Work required: Write out again the lines from the line with "vfov_deg: 17.2" up to and including the line with "vfov_deg: 39.7", exactly as they stand below, and skip any picture.

[Extracted data entries]
:::::

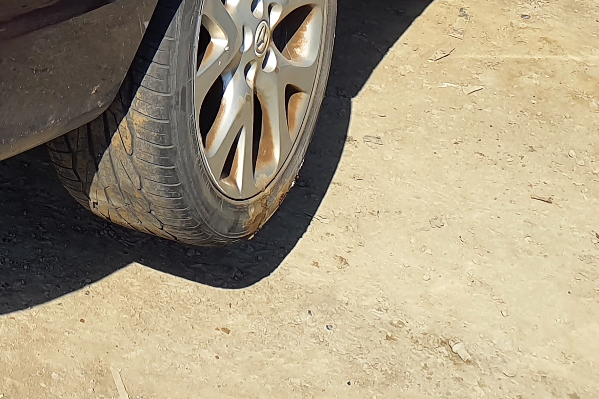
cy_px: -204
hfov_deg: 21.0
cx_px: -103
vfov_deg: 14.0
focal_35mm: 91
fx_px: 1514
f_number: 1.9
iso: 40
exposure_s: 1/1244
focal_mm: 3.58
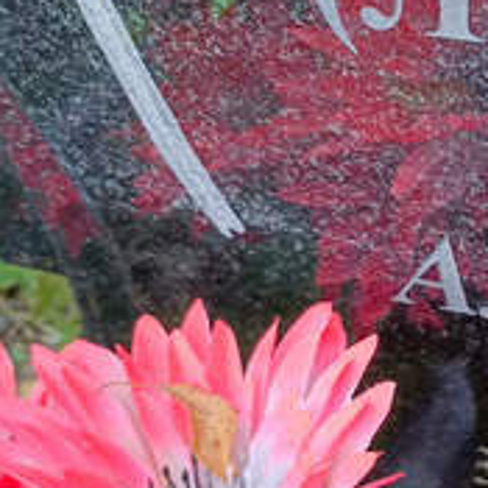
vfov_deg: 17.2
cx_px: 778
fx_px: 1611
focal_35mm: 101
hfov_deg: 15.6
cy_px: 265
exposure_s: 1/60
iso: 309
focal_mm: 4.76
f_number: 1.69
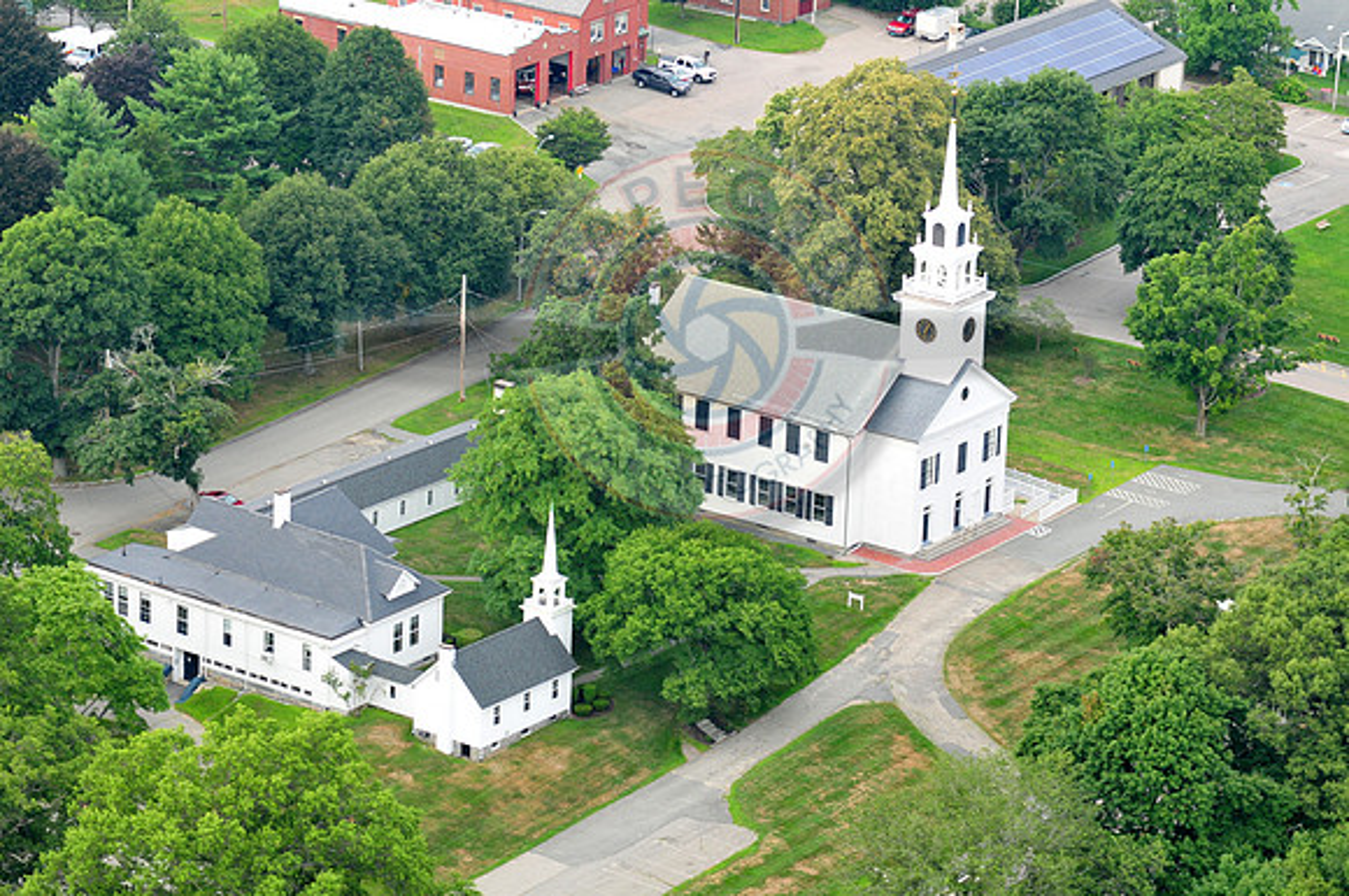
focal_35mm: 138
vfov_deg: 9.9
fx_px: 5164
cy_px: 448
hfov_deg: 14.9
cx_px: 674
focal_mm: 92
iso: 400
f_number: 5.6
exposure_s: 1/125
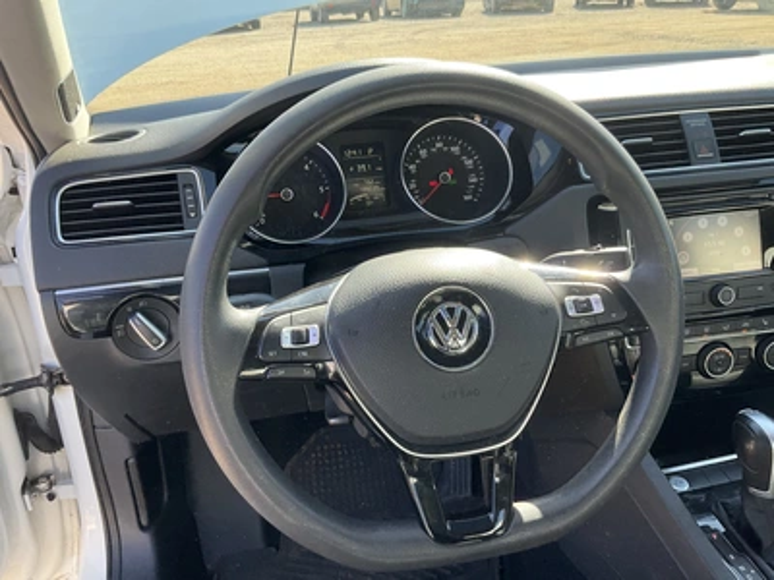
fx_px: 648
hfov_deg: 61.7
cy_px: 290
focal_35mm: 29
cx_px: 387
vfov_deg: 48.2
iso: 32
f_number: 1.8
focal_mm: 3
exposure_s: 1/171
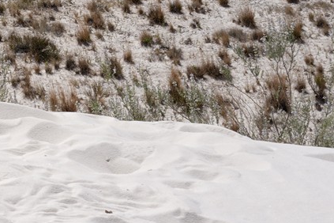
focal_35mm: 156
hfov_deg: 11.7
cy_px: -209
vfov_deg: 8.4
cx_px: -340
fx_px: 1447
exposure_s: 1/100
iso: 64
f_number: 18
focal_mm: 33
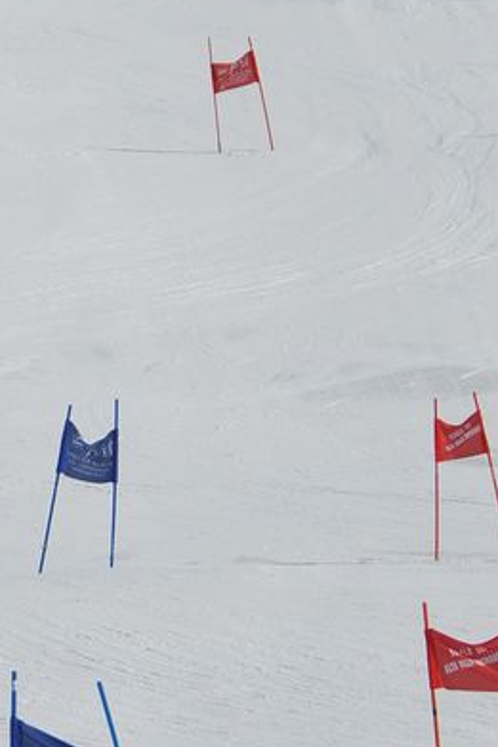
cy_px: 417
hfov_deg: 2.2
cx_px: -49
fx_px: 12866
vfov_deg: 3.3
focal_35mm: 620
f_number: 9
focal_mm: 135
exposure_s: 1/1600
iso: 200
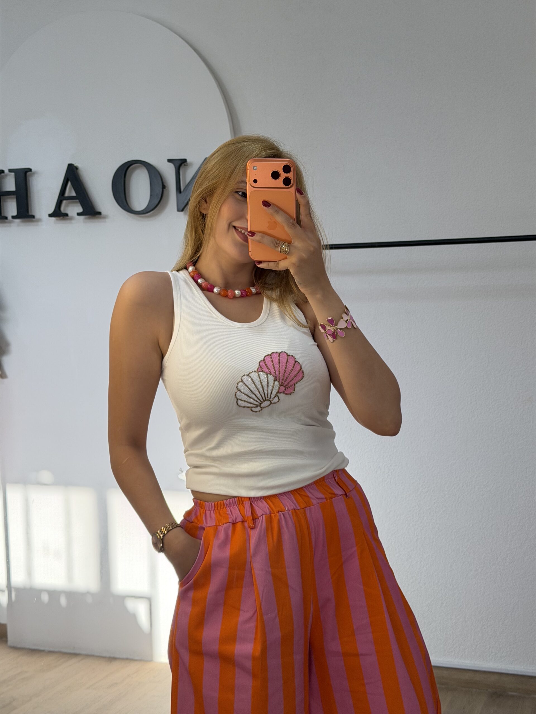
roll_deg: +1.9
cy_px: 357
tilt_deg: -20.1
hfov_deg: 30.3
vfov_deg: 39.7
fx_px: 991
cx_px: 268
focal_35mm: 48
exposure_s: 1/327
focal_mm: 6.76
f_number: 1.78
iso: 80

:::::

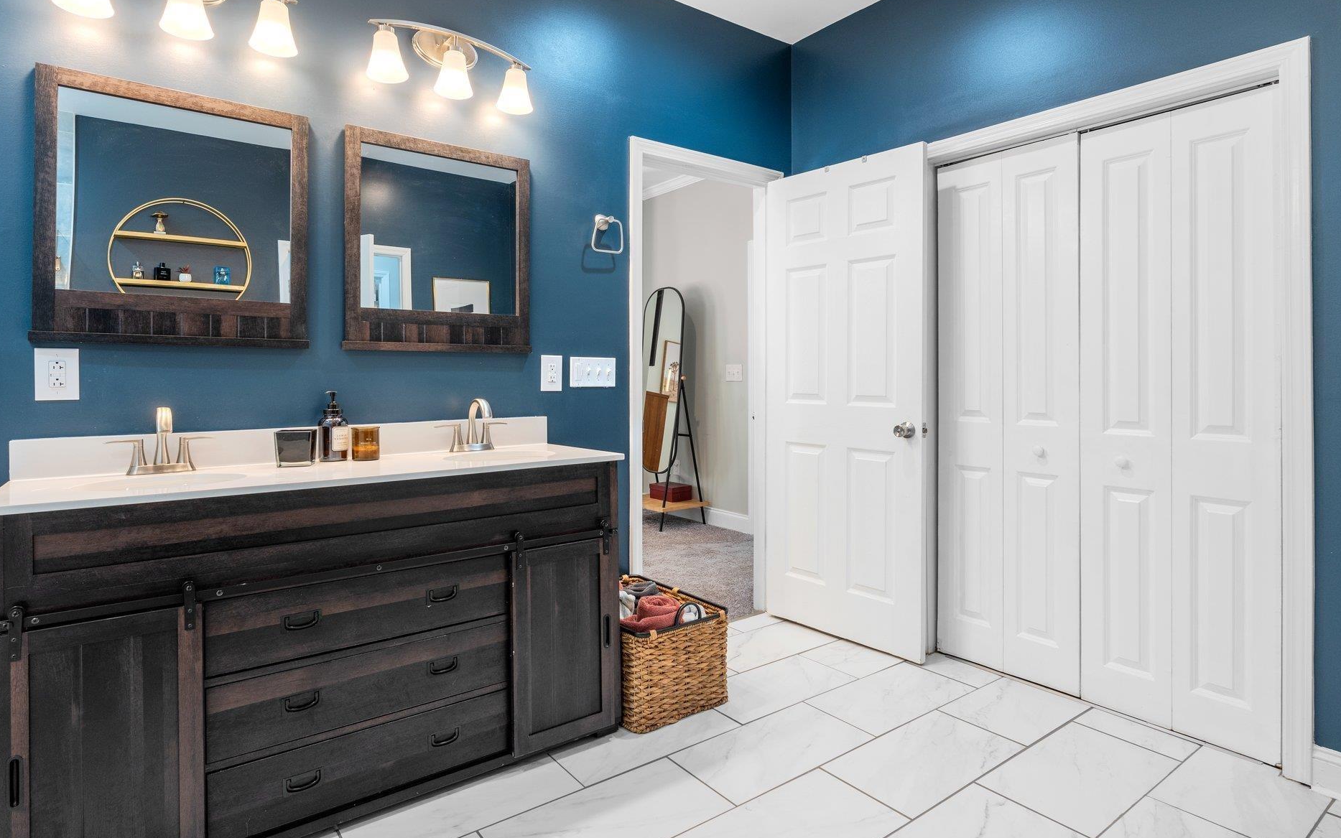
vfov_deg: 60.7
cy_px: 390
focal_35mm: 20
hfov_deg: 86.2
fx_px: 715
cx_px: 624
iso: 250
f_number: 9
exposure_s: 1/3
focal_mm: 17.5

:::::

Solution to the problem:
vfov_deg: 17.2
cx_px: 778
fx_px: 1611
focal_35mm: 101
hfov_deg: 15.6
cy_px: 265
exposure_s: 1/60
iso: 309
focal_mm: 4.76
f_number: 1.69
focal_35mm: 138
vfov_deg: 9.9
fx_px: 5164
cy_px: 448
hfov_deg: 14.9
cx_px: 674
focal_mm: 92
iso: 400
f_number: 5.6
exposure_s: 1/125
fx_px: 648
hfov_deg: 61.7
cy_px: 290
focal_35mm: 29
cx_px: 387
vfov_deg: 48.2
iso: 32
f_number: 1.8
focal_mm: 3
exposure_s: 1/171
focal_35mm: 156
hfov_deg: 11.7
cy_px: -209
vfov_deg: 8.4
cx_px: -340
fx_px: 1447
exposure_s: 1/100
iso: 64
f_number: 18
focal_mm: 33
cy_px: 417
hfov_deg: 2.2
cx_px: -49
fx_px: 12866
vfov_deg: 3.3
focal_35mm: 620
f_number: 9
focal_mm: 135
exposure_s: 1/1600
iso: 200
roll_deg: +1.9
cy_px: 357
tilt_deg: -20.1
hfov_deg: 30.3
vfov_deg: 39.7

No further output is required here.